List of printers that support Apple’s AirPrint grows rapidly

“The official list of AirPrint supported printers has grown,” Patrick Jordan reports for iPad Insight.

“Actually it has grown quite a lot, and there are now printers from Canon, Epson, and Lexmark supported – as well as a greater number of printers from Hewlett Packard,” Jordan reports. “As recently as late June of this year, there were only a total of 27 AirPrint supported printers – and all just from one manufacturer, HP.”

Jordan reports, “Now – after the list was updated on November 14 –there are 100 printers supported… Overall we’ve got nearly four times as many supported printers, and four times as many manufacturers as there were at the end of June.”

Read more in the full article here.

[Thanks to MacDailyNews Reader “Lava_Head_UK” for the heads up.]

16 Comments

  1. I’ve been experimenting at ou school with AirPrint Activator which seems to make any network accessible printer avaiable to AirPrint users. Anyone else tried it or have other solutions.

    1. Yep. Works great, and the latest version does not require you to remove all printers and then activate it and reinstall printers. The only problem is there has to be a Mac on and awake with AirPrint Activator running, as opposed to a printer which can communicate with an iOS device directly.

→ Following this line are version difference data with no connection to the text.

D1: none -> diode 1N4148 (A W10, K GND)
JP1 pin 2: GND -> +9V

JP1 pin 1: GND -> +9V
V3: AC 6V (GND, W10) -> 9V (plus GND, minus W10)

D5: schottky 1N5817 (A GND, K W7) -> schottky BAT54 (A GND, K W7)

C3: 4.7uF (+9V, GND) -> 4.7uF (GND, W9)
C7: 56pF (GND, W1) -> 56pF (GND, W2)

      Since I have none of those, AirPrint Activator is definitely the next best thing. There’s a Windows version I hear too, but I don’t know how that one works.

    2. I’d been using AirPrint Activator (formerly AirPrint Hacktivator) since it was first released. It’s an excellent workaround.

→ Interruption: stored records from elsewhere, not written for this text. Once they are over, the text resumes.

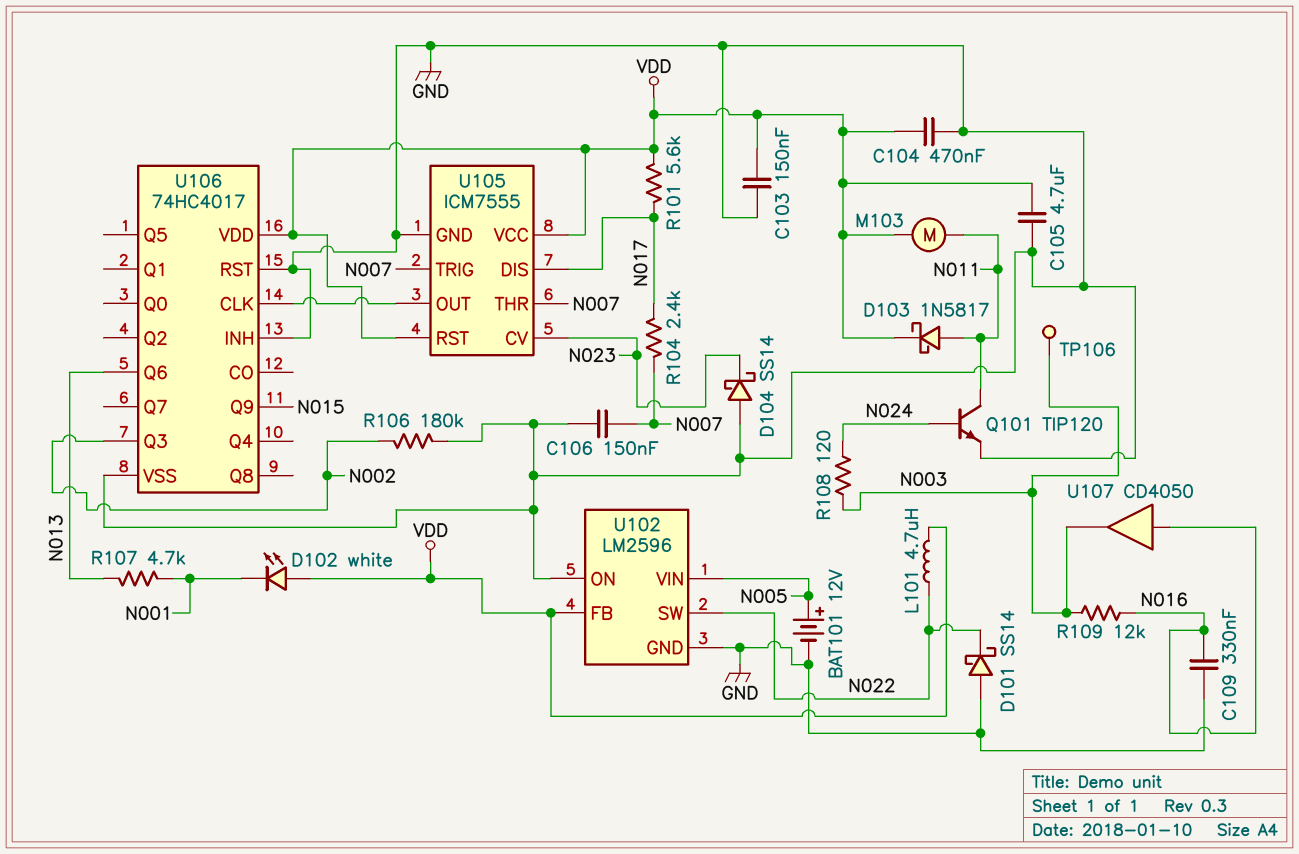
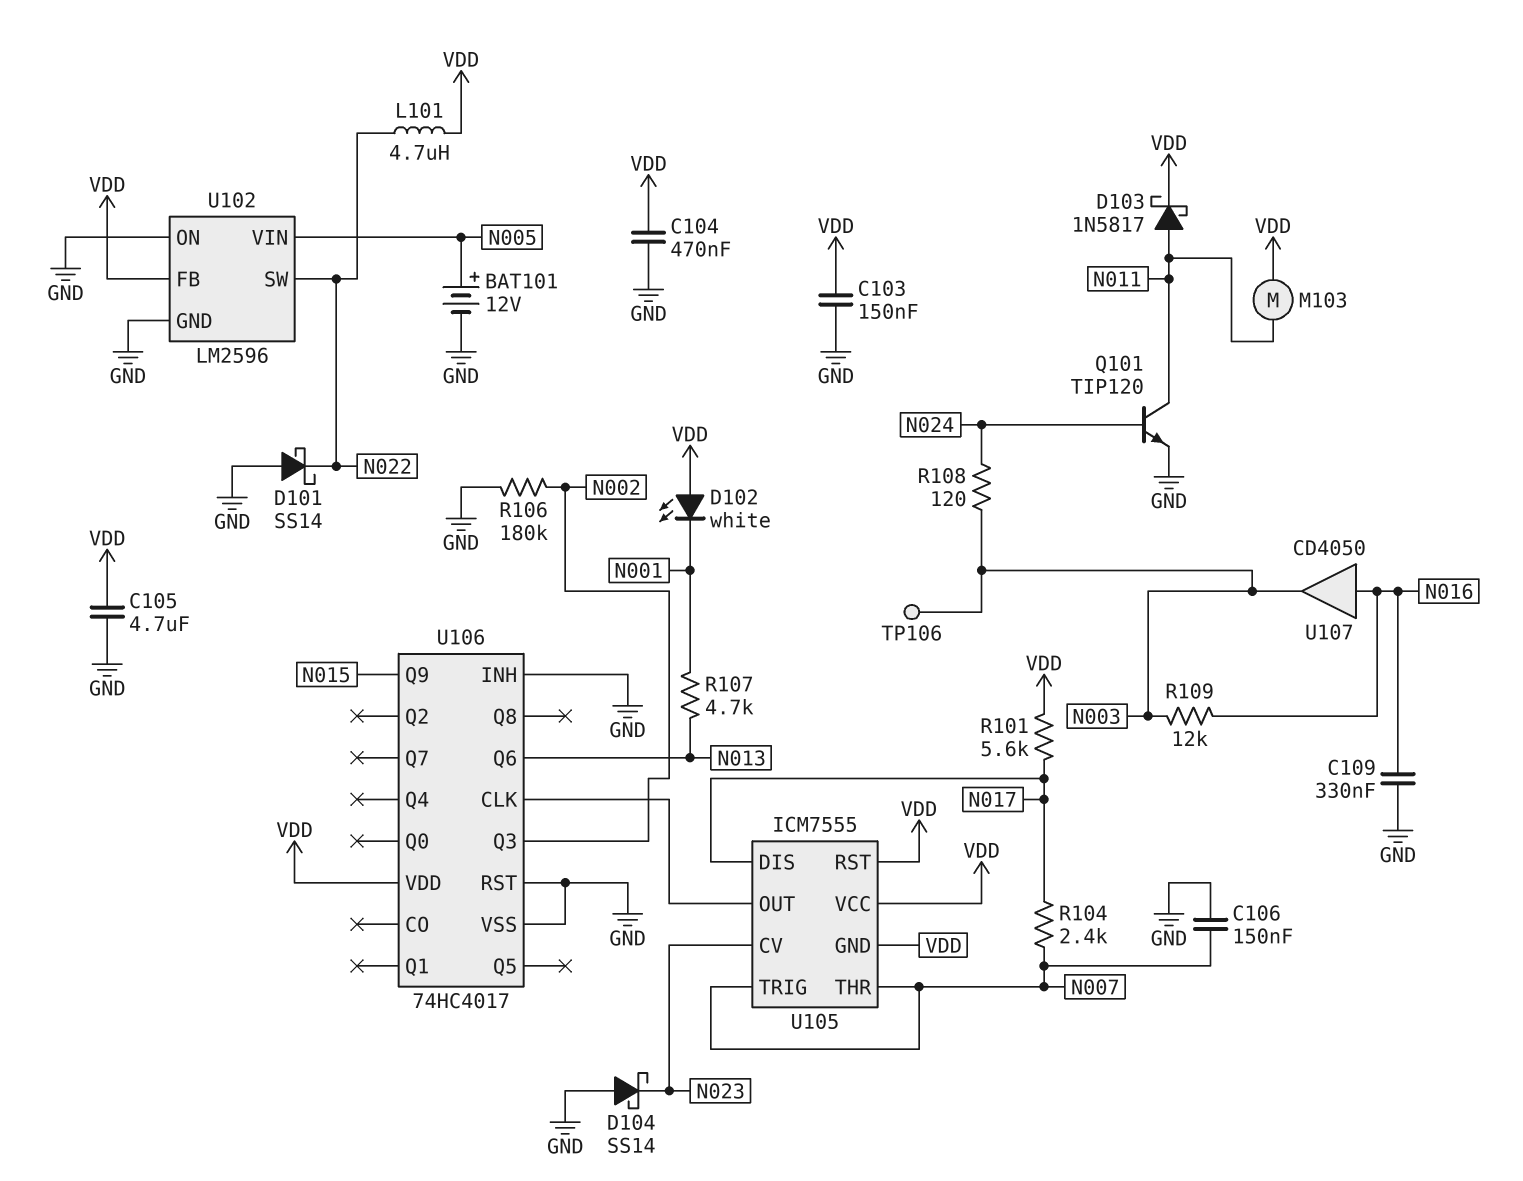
U105 pin GND: GND -> VDD

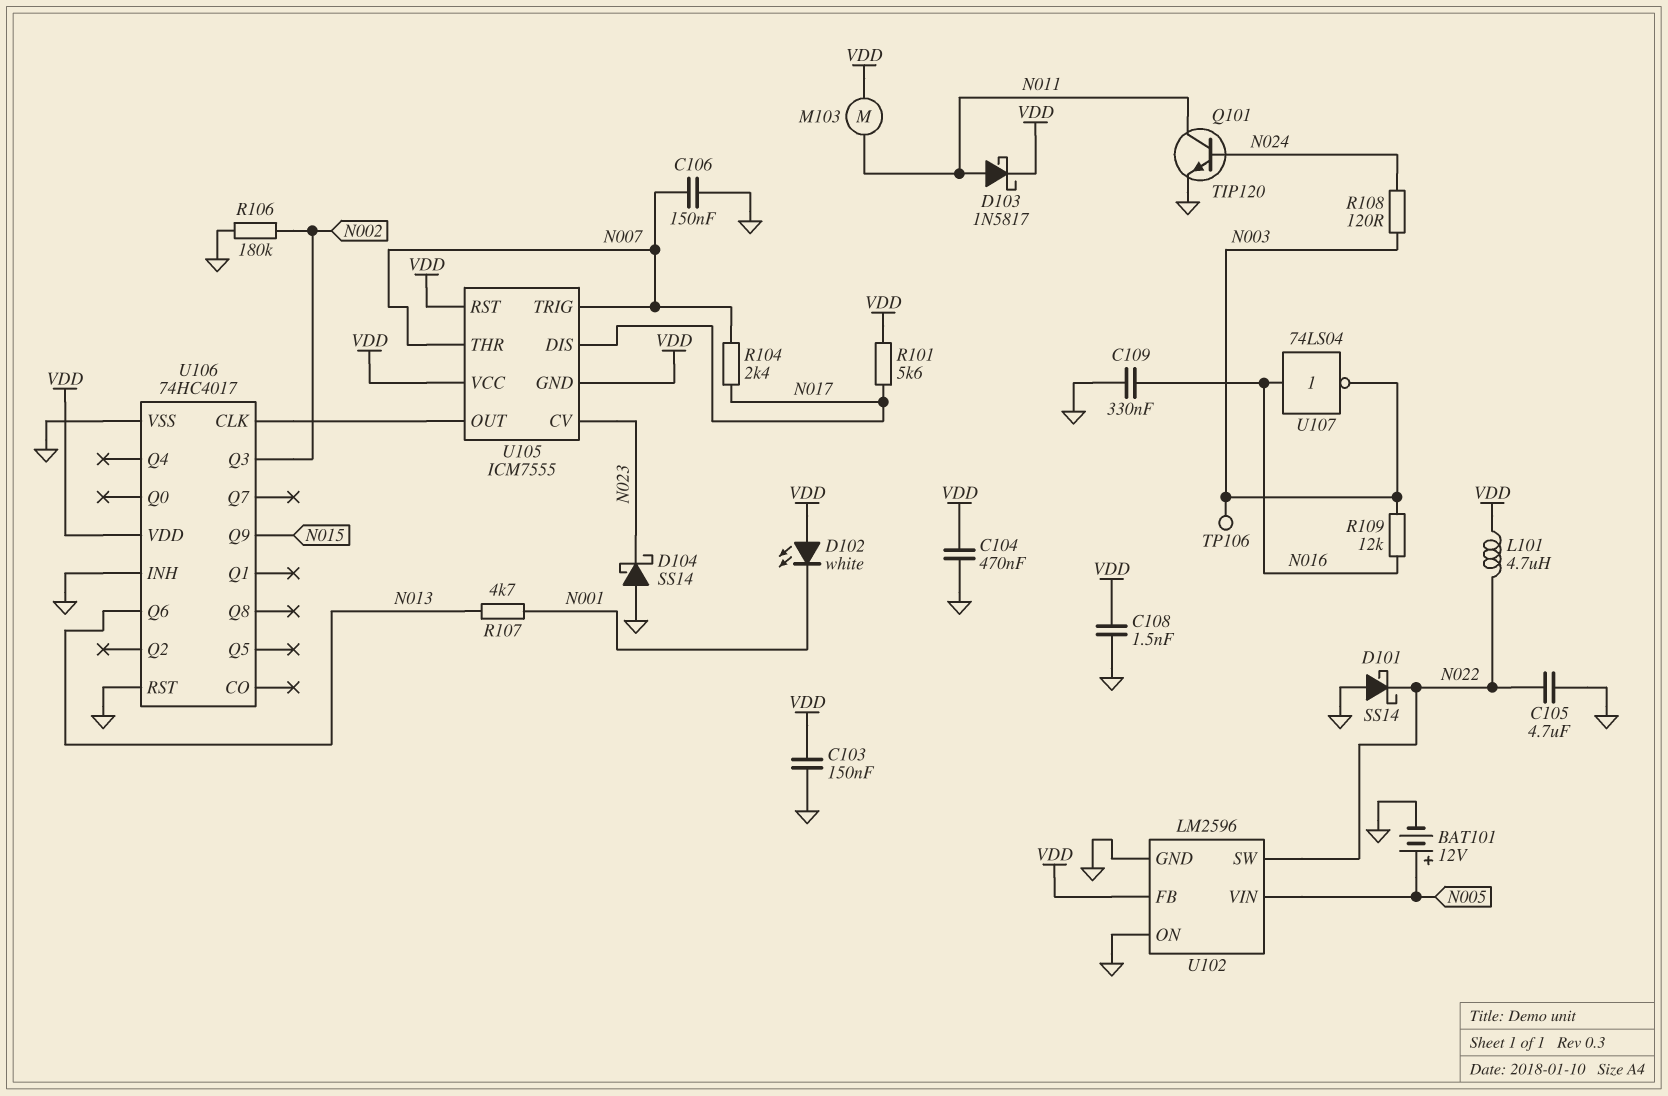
C105: 4.7uF (GND, VDD) -> 4.7uF (GND, N022)
C108: none -> 1.5nF (GND, VDD)
U107: buffer CD4050 (in N016, out N003) -> NOT 74LS04 (in N016, out N003)

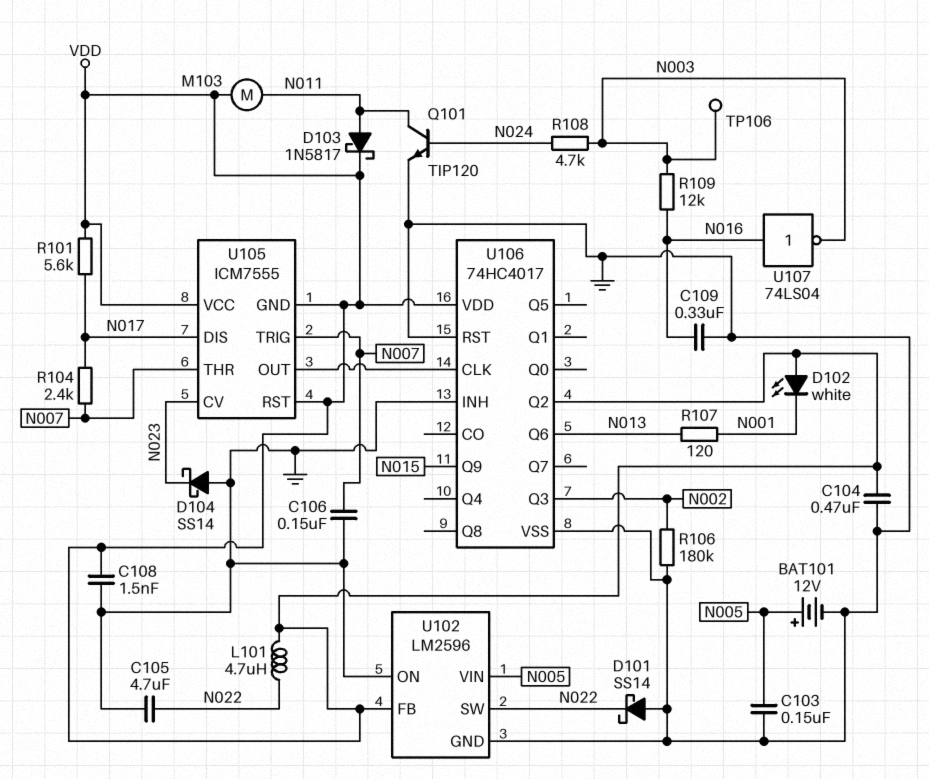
C103: 150nF (GND, VDD) -> 150nF (GND, N005)
R107: 4.7k (N001, N013) -> 120 (N001, N013)
R108: 120 (N003, N024) -> 4.7k (N003, N024)
U106 pin Q2: none -> VDD

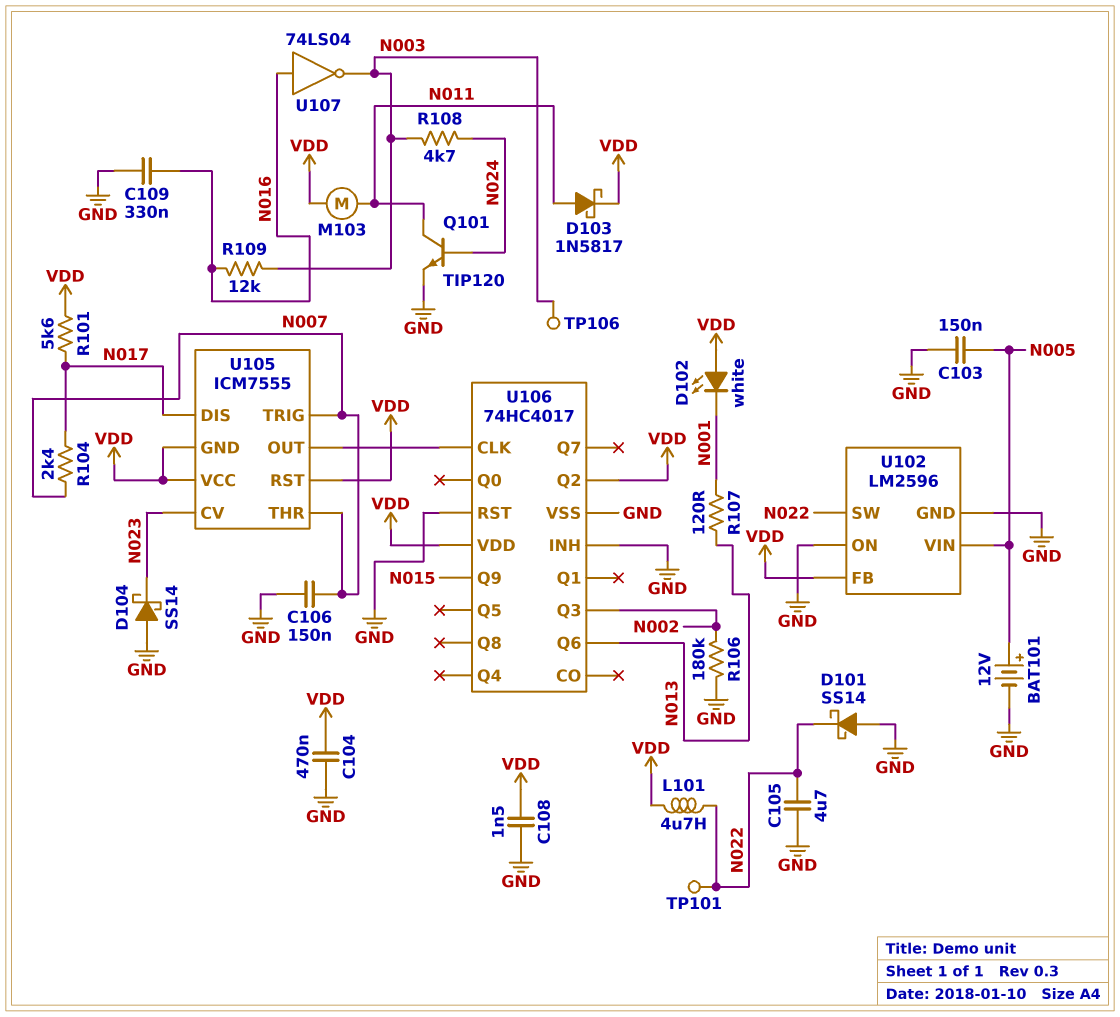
TP101: none -> test point (N022)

      Then my Lexmark and Epson printers died on the same day. Now I have a hard core Canon all-in-one that natively handles AirPrint and I am enjoying much happiness. 😎

  2. I’ve been experimenting at our school with AirPrint Activator which seems to make any network accessible printer avaiable to AirPrint users. Anyone else tried it or have other solutions.

  3. You can not use AirPrint with Wi-Fi IP isolation. That pretty much ruins the function in large schools or business with security in mind. Bonjour is also not routable, another lost technical spec that prevents AirPrint from working in large networks.

  4. AirPrint… Great… WTF is wrong with Apple loosening up their cheeks and actually supporting an open standard like IPP? It’s not like IPP hasn’t been around for 20+ years or something. Apple supports it on the desktop, why not on the iPad?

  5. When AirPrint was in beta, they released Mac drivers so that any printer would work through a Mac on a LAN. They ended up pulling that feature right before release, but I still have it set up so that the wife can print from her iPhone, woohoo. You know how many times she’s used it? To this day, zero times. I used it once to test it. Again, woohoo.